Your instructions: From the data below, set down exactly the lines between the one holding "picture frame: none" and the one holding "smoke detector: present", inclusive, and no others.

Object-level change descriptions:
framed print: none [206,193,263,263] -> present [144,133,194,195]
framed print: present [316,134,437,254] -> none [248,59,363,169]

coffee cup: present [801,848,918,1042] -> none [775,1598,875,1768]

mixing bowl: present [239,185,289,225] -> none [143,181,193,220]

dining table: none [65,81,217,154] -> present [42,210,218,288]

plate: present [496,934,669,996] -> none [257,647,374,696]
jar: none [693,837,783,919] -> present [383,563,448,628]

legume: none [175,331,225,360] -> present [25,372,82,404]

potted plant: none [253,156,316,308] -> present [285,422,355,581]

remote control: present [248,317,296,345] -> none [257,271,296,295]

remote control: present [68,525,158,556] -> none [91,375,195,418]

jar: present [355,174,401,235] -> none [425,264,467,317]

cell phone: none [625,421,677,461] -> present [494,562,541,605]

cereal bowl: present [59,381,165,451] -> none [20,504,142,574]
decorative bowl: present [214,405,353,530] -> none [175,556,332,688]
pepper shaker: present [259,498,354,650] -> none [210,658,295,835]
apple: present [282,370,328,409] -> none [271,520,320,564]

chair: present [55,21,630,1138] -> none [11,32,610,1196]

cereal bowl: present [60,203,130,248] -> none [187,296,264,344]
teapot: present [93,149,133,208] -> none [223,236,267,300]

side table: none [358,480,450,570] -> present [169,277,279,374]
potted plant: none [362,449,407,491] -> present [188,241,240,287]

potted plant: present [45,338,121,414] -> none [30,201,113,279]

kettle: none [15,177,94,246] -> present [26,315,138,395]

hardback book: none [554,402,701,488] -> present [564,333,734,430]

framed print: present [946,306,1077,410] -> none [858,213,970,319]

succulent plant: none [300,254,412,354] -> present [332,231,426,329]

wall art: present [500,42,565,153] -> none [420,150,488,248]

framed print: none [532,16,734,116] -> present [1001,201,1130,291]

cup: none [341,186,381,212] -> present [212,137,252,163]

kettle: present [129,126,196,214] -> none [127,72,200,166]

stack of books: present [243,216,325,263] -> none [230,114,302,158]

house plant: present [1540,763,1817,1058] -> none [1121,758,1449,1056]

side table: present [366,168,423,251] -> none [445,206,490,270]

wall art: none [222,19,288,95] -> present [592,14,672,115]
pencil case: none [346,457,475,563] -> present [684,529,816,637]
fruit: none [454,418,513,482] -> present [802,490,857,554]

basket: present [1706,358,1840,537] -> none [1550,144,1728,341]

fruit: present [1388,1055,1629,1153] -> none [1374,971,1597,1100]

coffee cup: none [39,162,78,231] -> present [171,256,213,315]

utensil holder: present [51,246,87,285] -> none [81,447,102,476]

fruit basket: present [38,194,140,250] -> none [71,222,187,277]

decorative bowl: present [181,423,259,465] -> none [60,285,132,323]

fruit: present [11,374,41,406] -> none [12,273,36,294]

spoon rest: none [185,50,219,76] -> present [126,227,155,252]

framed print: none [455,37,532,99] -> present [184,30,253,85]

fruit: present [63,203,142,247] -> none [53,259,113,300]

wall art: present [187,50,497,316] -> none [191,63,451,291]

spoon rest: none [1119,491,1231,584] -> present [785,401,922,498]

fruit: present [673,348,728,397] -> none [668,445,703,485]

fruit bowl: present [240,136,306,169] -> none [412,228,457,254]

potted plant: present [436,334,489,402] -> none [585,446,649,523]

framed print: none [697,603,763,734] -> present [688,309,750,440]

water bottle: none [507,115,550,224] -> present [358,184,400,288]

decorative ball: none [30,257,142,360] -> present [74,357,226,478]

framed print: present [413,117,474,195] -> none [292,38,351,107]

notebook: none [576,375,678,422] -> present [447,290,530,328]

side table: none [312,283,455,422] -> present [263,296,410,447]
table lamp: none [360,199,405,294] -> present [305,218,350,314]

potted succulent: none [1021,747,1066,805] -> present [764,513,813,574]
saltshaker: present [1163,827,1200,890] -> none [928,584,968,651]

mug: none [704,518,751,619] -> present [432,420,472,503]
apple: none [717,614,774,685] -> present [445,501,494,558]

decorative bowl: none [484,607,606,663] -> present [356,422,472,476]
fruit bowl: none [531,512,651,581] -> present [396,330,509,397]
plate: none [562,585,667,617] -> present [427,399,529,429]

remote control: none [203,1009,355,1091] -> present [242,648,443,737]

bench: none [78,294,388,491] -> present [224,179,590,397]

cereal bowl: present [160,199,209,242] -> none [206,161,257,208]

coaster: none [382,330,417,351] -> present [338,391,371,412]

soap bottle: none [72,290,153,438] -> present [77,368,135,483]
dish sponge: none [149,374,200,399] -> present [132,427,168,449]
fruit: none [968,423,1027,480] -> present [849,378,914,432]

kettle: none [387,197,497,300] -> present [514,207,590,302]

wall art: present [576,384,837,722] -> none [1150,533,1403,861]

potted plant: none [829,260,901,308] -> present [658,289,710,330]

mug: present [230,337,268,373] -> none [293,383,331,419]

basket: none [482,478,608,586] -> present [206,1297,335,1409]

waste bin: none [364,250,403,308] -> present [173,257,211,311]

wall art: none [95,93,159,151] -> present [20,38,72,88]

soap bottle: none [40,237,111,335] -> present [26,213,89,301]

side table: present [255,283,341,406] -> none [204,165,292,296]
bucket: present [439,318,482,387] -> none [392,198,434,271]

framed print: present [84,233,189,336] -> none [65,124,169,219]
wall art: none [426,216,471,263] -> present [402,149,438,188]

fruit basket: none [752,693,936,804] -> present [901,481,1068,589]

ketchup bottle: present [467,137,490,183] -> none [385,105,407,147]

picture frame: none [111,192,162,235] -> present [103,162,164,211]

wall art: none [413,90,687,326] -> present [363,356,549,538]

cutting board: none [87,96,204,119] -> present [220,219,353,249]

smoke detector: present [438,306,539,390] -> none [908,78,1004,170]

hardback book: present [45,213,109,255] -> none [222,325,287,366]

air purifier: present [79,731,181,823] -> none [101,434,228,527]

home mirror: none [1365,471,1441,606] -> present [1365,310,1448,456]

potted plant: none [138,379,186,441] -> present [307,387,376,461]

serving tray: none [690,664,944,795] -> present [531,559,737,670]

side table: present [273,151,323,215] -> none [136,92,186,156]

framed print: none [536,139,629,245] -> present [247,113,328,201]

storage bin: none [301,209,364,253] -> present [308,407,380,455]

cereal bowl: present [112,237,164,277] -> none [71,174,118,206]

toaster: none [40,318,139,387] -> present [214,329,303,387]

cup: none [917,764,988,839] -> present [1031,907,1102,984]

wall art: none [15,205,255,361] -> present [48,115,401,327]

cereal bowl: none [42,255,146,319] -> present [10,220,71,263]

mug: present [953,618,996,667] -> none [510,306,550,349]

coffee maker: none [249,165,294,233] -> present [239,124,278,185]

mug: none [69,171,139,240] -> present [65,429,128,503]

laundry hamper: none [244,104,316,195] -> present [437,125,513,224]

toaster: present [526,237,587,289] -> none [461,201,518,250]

Exercise response:
picture frame: none [111,192,162,235] -> present [103,162,164,211]

wall art: none [413,90,687,326] -> present [363,356,549,538]

cutting board: none [87,96,204,119] -> present [220,219,353,249]

smoke detector: present [438,306,539,390] -> none [908,78,1004,170]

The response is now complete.